**Task prompt**
Convert every line of the material below into a JSON array of strings, one string per line, leaving out any blank lines.
──────── Exercise data ────────
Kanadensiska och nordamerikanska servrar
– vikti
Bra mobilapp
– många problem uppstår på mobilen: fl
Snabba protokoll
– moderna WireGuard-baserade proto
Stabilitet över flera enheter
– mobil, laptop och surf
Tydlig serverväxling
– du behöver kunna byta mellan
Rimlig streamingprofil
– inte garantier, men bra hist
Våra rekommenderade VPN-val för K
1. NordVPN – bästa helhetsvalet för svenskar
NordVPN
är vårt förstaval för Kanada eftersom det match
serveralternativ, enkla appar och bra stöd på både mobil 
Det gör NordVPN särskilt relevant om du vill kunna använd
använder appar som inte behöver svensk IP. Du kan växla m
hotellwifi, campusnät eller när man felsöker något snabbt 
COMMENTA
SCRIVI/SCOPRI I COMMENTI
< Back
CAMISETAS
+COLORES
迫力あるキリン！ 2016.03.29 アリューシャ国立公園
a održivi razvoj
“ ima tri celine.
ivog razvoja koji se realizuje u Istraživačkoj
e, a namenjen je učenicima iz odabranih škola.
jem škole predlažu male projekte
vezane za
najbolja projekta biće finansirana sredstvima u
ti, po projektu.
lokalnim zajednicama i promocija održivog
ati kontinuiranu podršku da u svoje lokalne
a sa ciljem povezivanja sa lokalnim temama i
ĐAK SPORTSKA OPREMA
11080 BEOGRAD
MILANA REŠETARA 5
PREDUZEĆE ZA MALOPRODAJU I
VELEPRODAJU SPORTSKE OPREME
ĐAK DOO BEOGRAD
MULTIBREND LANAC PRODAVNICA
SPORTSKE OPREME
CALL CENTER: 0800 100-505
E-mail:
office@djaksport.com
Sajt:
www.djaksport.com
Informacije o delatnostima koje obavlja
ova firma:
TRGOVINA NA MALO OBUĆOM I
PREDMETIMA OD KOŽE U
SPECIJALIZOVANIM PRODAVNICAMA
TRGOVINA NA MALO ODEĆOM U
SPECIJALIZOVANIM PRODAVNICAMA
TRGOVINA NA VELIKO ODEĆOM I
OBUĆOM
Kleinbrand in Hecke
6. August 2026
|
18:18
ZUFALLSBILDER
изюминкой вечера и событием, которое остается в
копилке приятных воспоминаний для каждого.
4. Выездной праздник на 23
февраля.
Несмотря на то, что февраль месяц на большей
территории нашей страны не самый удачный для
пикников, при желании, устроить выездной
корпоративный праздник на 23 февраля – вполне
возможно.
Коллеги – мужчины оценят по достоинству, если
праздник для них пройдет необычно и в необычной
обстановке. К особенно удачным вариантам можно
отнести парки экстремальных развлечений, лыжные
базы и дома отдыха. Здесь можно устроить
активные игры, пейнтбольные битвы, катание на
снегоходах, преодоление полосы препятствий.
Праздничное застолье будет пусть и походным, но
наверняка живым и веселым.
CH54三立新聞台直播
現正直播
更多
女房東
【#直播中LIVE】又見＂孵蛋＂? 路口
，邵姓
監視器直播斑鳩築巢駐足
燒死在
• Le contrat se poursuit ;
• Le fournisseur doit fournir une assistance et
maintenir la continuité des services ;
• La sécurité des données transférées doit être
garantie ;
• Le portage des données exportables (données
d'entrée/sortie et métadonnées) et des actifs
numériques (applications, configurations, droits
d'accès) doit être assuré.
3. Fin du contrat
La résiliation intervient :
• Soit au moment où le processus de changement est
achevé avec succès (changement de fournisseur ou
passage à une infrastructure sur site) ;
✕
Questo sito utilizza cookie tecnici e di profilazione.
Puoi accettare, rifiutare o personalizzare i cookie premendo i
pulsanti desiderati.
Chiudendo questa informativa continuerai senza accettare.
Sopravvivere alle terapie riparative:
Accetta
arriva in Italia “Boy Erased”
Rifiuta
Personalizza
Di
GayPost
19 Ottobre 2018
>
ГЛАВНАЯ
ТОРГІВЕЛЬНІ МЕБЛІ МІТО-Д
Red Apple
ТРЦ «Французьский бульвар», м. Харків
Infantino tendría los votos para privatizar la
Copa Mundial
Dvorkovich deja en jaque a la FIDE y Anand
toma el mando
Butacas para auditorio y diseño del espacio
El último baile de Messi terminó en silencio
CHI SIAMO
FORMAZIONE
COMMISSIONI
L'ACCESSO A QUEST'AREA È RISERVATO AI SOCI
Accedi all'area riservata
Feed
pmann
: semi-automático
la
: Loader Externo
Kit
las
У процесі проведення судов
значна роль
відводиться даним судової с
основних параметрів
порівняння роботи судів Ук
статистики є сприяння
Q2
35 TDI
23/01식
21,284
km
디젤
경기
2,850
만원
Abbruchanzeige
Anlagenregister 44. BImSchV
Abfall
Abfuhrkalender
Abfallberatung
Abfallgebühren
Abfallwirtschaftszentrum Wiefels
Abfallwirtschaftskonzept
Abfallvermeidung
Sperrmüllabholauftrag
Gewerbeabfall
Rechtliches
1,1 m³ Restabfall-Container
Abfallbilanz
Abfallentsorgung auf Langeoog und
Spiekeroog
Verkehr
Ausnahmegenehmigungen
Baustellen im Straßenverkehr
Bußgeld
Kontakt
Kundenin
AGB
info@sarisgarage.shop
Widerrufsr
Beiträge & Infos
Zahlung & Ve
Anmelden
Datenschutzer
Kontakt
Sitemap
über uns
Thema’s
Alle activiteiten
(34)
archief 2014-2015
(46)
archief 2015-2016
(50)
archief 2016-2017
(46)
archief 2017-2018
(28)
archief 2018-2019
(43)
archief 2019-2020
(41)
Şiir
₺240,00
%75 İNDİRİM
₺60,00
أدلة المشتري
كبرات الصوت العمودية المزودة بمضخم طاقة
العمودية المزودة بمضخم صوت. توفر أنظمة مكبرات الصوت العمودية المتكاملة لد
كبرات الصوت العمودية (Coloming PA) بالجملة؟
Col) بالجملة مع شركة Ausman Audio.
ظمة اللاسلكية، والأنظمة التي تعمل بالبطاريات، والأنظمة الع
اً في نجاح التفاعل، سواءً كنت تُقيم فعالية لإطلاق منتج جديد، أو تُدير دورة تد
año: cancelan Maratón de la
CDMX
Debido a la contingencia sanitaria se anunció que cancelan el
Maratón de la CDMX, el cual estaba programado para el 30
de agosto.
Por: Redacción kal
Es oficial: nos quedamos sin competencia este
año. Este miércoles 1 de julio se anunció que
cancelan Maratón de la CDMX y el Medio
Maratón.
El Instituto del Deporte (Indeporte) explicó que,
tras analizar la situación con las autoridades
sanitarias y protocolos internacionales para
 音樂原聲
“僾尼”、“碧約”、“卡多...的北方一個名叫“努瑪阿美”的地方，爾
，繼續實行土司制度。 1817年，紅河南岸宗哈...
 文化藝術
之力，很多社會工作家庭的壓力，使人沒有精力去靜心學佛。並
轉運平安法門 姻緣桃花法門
────────
**Output for this exercise**
[
  "Kanadensiska och nordamerikanska servrar",
  "– vikti",
  "Bra mobilapp",
  "– många problem uppstår på mobilen: fl",
  "Snabba protokoll",
  "– moderna WireGuard-baserade proto",
  "Stabilitet över flera enheter",
  "– mobil, laptop och surf",
  "Tydlig serverväxling",
  "– du behöver kunna byta mellan",
  "Rimlig streamingprofil",
  "– inte garantier, men bra hist",
  "Våra rekommenderade VPN-val för K",
  "1. NordVPN – bästa helhetsvalet för svenskar",
  "NordVPN",
  "är vårt förstaval för Kanada eftersom det match",
  "serveralternativ, enkla appar och bra stöd på både mobil ",
  "Det gör NordVPN särskilt relevant om du vill kunna använd",
  "använder appar som inte behöver svensk IP. Du kan växla m",
  "hotellwifi, campusnät eller när man felsöker något snabbt ",
  "COMMENTA",
  "SCRIVI/SCOPRI I COMMENTI",
  "< Back",
  "CAMISETAS",
  "+COLORES",
  "迫力あるキリン！ 2016.03.29 アリューシャ国立公園",
  "a održivi razvoj",
  "“ ima tri celine.",
  "ivog razvoja koji se realizuje u Istraživačkoj",
  "e, a namenjen je učenicima iz odabranih škola.",
  "jem škole predlažu male projekte",
  "vezane za",
  "najbolja projekta biće finansirana sredstvima u",
  "ti, po projektu.",
  "lokalnim zajednicama i promocija održivog",
  "ati kontinuiranu podršku da u svoje lokalne",
  "a sa ciljem povezivanja sa lokalnim temama i",
  "ĐAK SPORTSKA OPREMA",
  "11080 BEOGRAD",
  "MILANA REŠETARA 5",
  "PREDUZEĆE ZA MALOPRODAJU I",
  "VELEPRODAJU SPORTSKE OPREME",
  "ĐAK DOO BEOGRAD",
  "MULTIBREND LANAC PRODAVNICA",
  "SPORTSKE OPREME",
  "CALL CENTER: 0800 100-505",
  "E-mail:",
  "office@djaksport.com",
  "Sajt:",
  "www.djaksport.com",
  "Informacije o delatnostima koje obavlja",
  "ova firma:",
  "TRGOVINA NA MALO OBUĆOM I",
  "PREDMETIMA OD KOŽE U",
  "SPECIJALIZOVANIM PRODAVNICAMA",
  "TRGOVINA NA MALO ODEĆOM U",
  "SPECIJALIZOVANIM PRODAVNICAMA",
  "TRGOVINA NA VELIKO ODEĆOM I",
  "OBUĆOM",
  "Kleinbrand in Hecke",
  "6. August 2026",
  "|",
  "18:18",
  "ZUFALLSBILDER",
  "изюминкой вечера и событием, которое остается в",
  "копилке приятных воспоминаний для каждого.",
  "4. Выездной праздник на 23",
  "февраля.",
  "Несмотря на то, что февраль месяц на большей",
  "территории нашей страны не самый удачный для",
  "пикников, при желании, устроить выездной",
  "корпоративный праздник на 23 февраля – вполне",
  "возможно.",
  "Коллеги – мужчины оценят по достоинству, если",
  "праздник для них пройдет необычно и в необычной",
  "обстановке. К особенно удачным вариантам можно",
  "отнести парки экстремальных развлечений, лыжные",
  "базы и дома отдыха. Здесь можно устроить",
  "активные игры, пейнтбольные битвы, катание на",
  "снегоходах, преодоление полосы препятствий.",
  "Праздничное застолье будет пусть и походным, но",
  "наверняка живым и веселым.",
  "CH54三立新聞台直播",
  "現正直播",
  "更多",
  "女房東",
  "【#直播中LIVE】又見＂孵蛋＂? 路口",
  "，邵姓",
  "監視器直播斑鳩築巢駐足",
  "燒死在",
  "• Le contrat se poursuit ;",
  "• Le fournisseur doit fournir une assistance et",
  "maintenir la continuité des services ;",
  "• La sécurité des données transférées doit être",
  "garantie ;",
  "• Le portage des données exportables (données",
  "d'entrée/sortie et métadonnées) et des actifs",
  "numériques (applications, configurations, droits",
  "d'accès) doit être assuré.",
  "3. Fin du contrat",
  "La résiliation intervient :",
  "• Soit au moment où le processus de changement est",
  "achevé avec succès (changement de fournisseur ou",
  "passage à une infrastructure sur site) ;",
  "✕",
  "Questo sito utilizza cookie tecnici e di profilazione.",
  "Puoi accettare, rifiutare o personalizzare i cookie premendo i",
  "pulsanti desiderati.",
  "Chiudendo questa informativa continuerai senza accettare.",
  "Sopravvivere alle terapie riparative:",
  "Accetta",
  "arriva in Italia “Boy Erased”",
  "Rifiuta",
  "Personalizza",
  "Di",
  "GayPost",
  "19 Ottobre 2018",
  ">",
  "ГЛАВНАЯ",
  "ТОРГІВЕЛЬНІ МЕБЛІ МІТО-Д",
  "Red Apple",
  "ТРЦ «Французьский бульвар», м. Харків",
  "Infantino tendría los votos para privatizar la",
  "Copa Mundial",
  "Dvorkovich deja en jaque a la FIDE y Anand",
  "toma el mando",
  "Butacas para auditorio y diseño del espacio",
  "El último baile de Messi terminó en silencio",
  "CHI SIAMO",
  "FORMAZIONE",
  "COMMISSIONI",
  "L'ACCESSO A QUEST'AREA È RISERVATO AI SOCI",
  "Accedi all'area riservata",
  "Feed",
  "pmann",
  ": semi-automático",
  "la",
  ": Loader Externo",
  "Kit",
  "las",
  "У процесі проведення судов",
  "значна роль",
  "відводиться даним судової с",
  "основних параметрів",
  "порівняння роботи судів Ук",
  "статистики є сприяння",
  "Q2",
  "35 TDI",
  "23/01식",
  "21,284",
  "km",
  "디젤",
  "경기",
  "2,850",
  "만원",
  "Abbruchanzeige",
  "Anlagenregister 44. BImSchV",
  "Abfall",
  "Abfuhrkalender",
  "Abfallberatung",
  "Abfallgebühren",
  "Abfallwirtschaftszentrum Wiefels",
  "Abfallwirtschaftskonzept",
  "Abfallvermeidung",
  "Sperrmüllabholauftrag",
  "Gewerbeabfall",
  "Rechtliches",
  "1,1 m³ Restabfall-Container",
  "Abfallbilanz",
  "Abfallentsorgung auf Langeoog und",
  "Spiekeroog",
  "Verkehr",
  "Ausnahmegenehmigungen",
  "Baustellen im Straßenverkehr",
  "Bußgeld",
  "Kontakt",
  "Kundenin",
  "AGB",
  "info@sarisgarage.shop",
  "Widerrufsr",
  "Beiträge & Infos",
  "Zahlung & Ve",
  "Anmelden",
  "Datenschutzer",
  "Kontakt",
  "Sitemap",
  "über uns",
  "Thema’s",
  "Alle activiteiten",
  "(34)",
  "archief 2014-2015",
  "(46)",
  "archief 2015-2016",
  "(50)",
  "archief 2016-2017",
  "(46)",
  "archief 2017-2018",
  "(28)",
  "archief 2018-2019",
  "(43)",
  "archief 2019-2020",
  "(41)",
  "Şiir",
  "₺240,00",
  "%75 İNDİRİM",
  "₺60,00",
  "أدلة المشتري",
  "كبرات الصوت العمودية المزودة بمضخم طاقة",
  "العمودية المزودة بمضخم صوت. توفر أنظمة مكبرات الصوت العمودية المتكاملة لد",
  "كبرات الصوت العمودية (Coloming PA) بالجملة؟",
  "Col) بالجملة مع شركة Ausman Audio.",
  "ظمة اللاسلكية، والأنظمة التي تعمل بالبطاريات، والأنظمة الع",
  "اً في نجاح التفاعل، سواءً كنت تُقيم فعالية لإطلاق منتج جديد، أو تُدير دورة تد",
  "año: cancelan Maratón de la",
  "CDMX",
  "Debido a la contingencia sanitaria se anunció que cancelan el",
  "Maratón de la CDMX, el cual estaba programado para el 30",
  "de agosto.",
  "Por: Redacción kal",
  "Es oficial: nos quedamos sin competencia este",
  "año. Este miércoles 1 de julio se anunció que",
  "cancelan Maratón de la CDMX y el Medio",
  "Maratón.",
  "El Instituto del Deporte (Indeporte) explicó que,",
  "tras analizar la situación con las autoridades",
  "sanitarias y protocolos internacionales para",
  " 音樂原聲",
  "“僾尼”、“碧約”、“卡多...的北方一個名叫“努瑪阿美”的地方，爾",
  "，繼續實行土司制度。 1817年，紅河南岸宗哈...",
  " 文化藝術",
  "之力，很多社會工作家庭的壓力，使人沒有精力去靜心學佛。並",
  "轉運平安法門 姻緣桃花法門"
]